I think this is more likely a bug than a feature-request (at least, only the part about the onSelect prop).

Indeed, it seems that props prefixed with on are not usable with JSX.

If you do in your render() :

<Tabs onSelect={(e, index) => { console.log(e, index); }}>
  <Tab title="one">First tab</Tab>
  <Tab title="two">Last tab</Tab>
</Tabs>

Nothing happens when you switch from one tab to another! The onSelect prop inside the Tab component is undefined, even if you give it a function. Maybe this is because the on prefix is used by Vue for directives and custom events?

Anyway, it would be better to stick to what Vue (v2) recommends, that is to use an event for this, as suggested by @jrtitus:

this.$emit('select', e, index);

The advantage is that it must be backwards compatible, so in theory there is no need to touch the existing code.

An other option is to rename the prop onSelect to something like callback or whenSelected, but it would be less straightforward.

Thanks for this very cool component anyway! I'll try to submit a PR soon.

jrtitus commented 3 years ago

@polosson That JSX doesn't look exactly correct for use with Vue.
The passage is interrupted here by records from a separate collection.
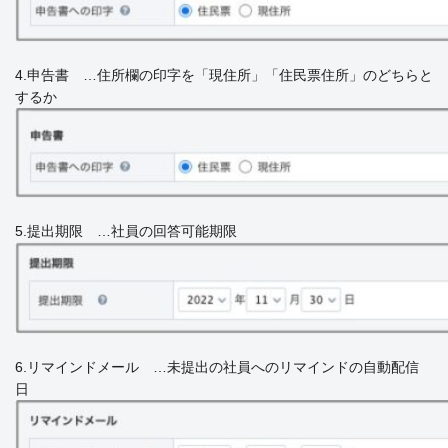
4.申告書 …住所欄の印字を「現住所」「住民票住所」のどちらと
するか
5.提出期限 …社員の回答可能期限
6.リマインドメール …未提出の社員へのリマインドの自動配信
日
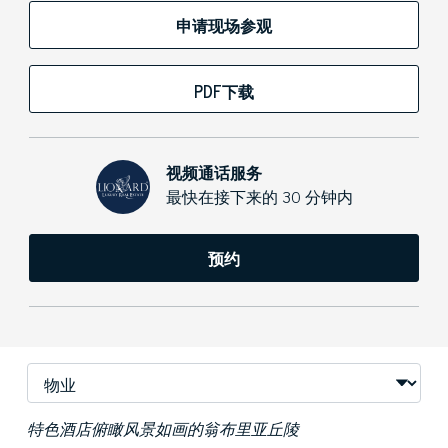
申请现场参观
PDF下载
视频通话服务
最快在接下来的 30 分钟内
预约
特色酒店俯瞰风景如画的翁布里亚丘陵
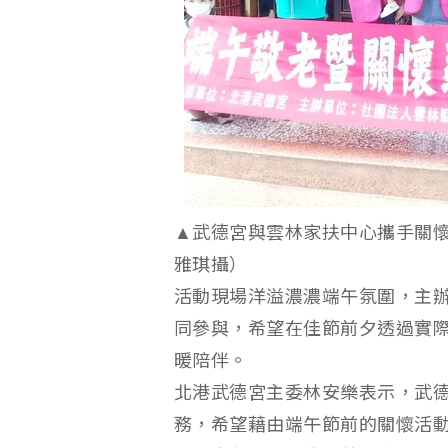
▲武德宮與雲林家扶中心攜手關
雅琪攝）
活動現場洋溢濃濃端午氛圍，主
同參與，希望在佳節前夕透過實
暖陪伴。
北港武德宮主委林安樂表示，武
務，希望藉由端午節前的關懷活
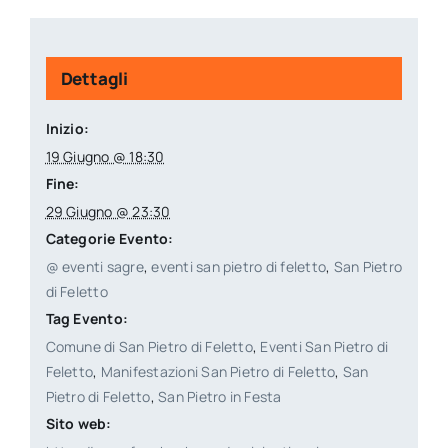
Dettagli
Inizio:
19 Giugno @ 18:30
Fine:
29 Giugno @ 23:30
Categorie Evento:
@ eventi sagre
,
eventi san pietro di feletto
,
San Pietro
di Feletto
Tag Evento:
Comune di San Pietro di Feletto
,
Eventi San Pietro di
Feletto
,
Manifestazioni San Pietro di Feletto
,
San
Pietro di Feletto
,
San Pietro in Festa
Sito web:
I wouldn't expect console to be available in the template, and onSelect needs to be written as a bound prop (v-bind: or :) since it is not a string.

Try this?

<template>
  <Tabs :onSelect="tabSelected">
    <Tab title="one">First tab</Tab>
    <Tab title="two">Last tab</Tab>
  </Tabs>
</template>
<script>
export default {
  methods: {
    tabSelected(e, index) { console.log(e, index) }
  }
}
</script>
polosson commented 3 years ago

Thanks @jrtitus, but I really think my JSX is very valid! It's just another way of writing components, without the need of a template, by using the render() method of the component itself:

export default {
  render() {
    return (
      <Tabs onSelect={(e, index) => { console.log(e, index); }}>
        <Tab title="one">First tab</Tab>
        <Tab title="two">Last tab</Tab>
      </Tabs>
    );
  }
};

By the way, I wouldn't have made this comment if I hadn't tested the code first... :sweat_smile:

jrtitus commented 3 years ago

@polosson Thanks for the clarification. I guess I'm just not familiar with using the render() method. Sorry for doubting you!